'The reason the consoles kept pace well is simply due to resource allocation. If you open task manager, you'll often see hundreds of processes on your windows (or Linux or Mac for that matter) box. The XBox and PS3 tend to have basically one. When these machines are running your game, it's all they're running. There's no memory manager or paging, there's no exception handling, there's no process switching overhead. It's like if every app on your PC had 95% CPU, 480MB dedicated memory (and no paging) and almost all the GPU.
Combine that with developers coding to well-defined, static hardware, and that's why the consoles still look pretty good.
Why do these arguments always end at someone saying this?
Compared to my 2006 gaming PC (Core 2 Duo E6300 1,86GHz @ 3,2GHz, 2GB RAM, 8800 GTX 768MB) the PS3 that came out a month prior to my building said system will NEVER equal it in raw power, no matter it has to run Windows XP.
I have 2,77GB of combined RAM and VRAM on it to play with while the 512MB of consoles is only a fraction of this. This is a handicap you cannot optimize away, no matter how hard you try. Streaming textures as a method of saving RAM space is a bad joke, one must really love texture and geometry detail popups to consider it a good method of alleviating the problems.

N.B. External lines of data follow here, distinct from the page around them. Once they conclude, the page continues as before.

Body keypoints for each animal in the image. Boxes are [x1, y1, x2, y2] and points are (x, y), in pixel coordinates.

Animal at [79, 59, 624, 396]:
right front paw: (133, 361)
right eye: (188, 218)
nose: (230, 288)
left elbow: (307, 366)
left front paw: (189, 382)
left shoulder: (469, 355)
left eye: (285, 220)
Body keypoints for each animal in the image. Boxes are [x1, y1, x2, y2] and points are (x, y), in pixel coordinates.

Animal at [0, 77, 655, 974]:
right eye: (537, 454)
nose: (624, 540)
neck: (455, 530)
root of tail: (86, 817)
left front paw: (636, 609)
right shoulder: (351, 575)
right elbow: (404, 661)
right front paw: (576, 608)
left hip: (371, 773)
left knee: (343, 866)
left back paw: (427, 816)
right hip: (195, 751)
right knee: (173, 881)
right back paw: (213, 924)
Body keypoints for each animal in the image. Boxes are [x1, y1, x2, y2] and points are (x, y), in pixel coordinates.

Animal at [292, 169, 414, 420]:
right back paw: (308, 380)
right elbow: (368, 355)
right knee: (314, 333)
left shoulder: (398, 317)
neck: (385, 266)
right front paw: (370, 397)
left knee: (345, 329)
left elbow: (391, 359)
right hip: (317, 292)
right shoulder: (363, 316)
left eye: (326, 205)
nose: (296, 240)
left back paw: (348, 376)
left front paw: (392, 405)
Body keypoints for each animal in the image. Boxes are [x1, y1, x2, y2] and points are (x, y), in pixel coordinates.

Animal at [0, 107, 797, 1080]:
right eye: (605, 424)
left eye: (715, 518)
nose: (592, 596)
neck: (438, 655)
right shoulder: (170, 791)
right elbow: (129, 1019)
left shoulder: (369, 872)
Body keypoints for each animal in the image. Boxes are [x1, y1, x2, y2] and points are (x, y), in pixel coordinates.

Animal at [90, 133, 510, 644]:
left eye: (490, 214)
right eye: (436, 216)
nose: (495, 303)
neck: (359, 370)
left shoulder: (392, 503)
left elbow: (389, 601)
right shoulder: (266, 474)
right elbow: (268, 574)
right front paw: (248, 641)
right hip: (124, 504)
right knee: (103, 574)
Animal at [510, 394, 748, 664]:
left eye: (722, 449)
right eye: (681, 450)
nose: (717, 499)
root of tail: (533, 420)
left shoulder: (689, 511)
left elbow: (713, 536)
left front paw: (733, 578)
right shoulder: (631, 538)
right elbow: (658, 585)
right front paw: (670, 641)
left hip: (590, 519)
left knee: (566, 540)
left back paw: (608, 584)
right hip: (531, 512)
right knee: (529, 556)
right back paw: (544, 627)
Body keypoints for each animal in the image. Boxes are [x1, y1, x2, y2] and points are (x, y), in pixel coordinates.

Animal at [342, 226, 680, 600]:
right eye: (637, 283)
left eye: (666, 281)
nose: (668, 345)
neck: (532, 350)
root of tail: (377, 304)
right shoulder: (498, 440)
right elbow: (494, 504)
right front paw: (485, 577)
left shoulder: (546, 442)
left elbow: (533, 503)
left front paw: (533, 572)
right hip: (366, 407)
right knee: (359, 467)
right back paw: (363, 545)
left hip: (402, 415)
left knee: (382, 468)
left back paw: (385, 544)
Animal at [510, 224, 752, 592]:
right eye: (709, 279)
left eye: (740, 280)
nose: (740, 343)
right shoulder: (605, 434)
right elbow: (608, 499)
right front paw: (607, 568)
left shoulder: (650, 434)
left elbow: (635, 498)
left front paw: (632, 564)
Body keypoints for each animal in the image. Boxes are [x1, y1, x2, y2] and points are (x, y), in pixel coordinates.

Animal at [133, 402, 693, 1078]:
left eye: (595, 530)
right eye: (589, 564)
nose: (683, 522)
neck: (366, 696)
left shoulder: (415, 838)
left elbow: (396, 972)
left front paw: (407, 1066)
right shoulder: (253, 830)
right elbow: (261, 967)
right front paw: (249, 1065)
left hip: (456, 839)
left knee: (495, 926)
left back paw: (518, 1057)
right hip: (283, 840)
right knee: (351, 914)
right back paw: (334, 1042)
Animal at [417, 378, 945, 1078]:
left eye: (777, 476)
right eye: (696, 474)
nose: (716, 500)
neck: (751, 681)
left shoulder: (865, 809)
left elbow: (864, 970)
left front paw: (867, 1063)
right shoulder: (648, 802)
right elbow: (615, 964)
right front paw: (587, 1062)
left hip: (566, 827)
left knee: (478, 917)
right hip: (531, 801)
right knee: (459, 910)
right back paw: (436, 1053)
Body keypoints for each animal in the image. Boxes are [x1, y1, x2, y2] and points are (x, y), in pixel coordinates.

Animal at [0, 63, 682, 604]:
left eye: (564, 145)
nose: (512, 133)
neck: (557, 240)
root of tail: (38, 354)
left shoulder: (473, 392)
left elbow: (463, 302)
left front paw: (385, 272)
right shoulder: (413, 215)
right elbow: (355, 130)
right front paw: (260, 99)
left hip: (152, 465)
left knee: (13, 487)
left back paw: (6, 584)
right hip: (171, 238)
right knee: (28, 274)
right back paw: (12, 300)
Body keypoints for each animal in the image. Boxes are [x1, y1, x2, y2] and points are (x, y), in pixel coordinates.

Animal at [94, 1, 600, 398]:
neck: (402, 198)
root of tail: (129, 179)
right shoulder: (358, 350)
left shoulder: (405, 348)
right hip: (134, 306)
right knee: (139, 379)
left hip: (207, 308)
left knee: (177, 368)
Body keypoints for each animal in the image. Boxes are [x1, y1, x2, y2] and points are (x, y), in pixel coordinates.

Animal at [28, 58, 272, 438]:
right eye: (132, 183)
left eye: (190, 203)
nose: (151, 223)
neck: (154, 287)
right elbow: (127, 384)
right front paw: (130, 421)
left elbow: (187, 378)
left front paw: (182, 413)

Saying that consoles still look pretty good comes with its own bag of problems ... Uncharted 2 looks great, no doubt, but is also basically a linear tube for you to be funneled through. Why? Because the RAM issues on consoles are so bad they're interfering with proper level design! If what you want the player to see has to be looking good, then you have a tradeoff to make and it's always the extra level size or "that other route" that gets the axe.
And big, open world games like GTA IV look horrible, and have a depressing LOD. Some guys tested on youtube that you cannot even shoot properly with sniper rifles in GTAIV, because of this.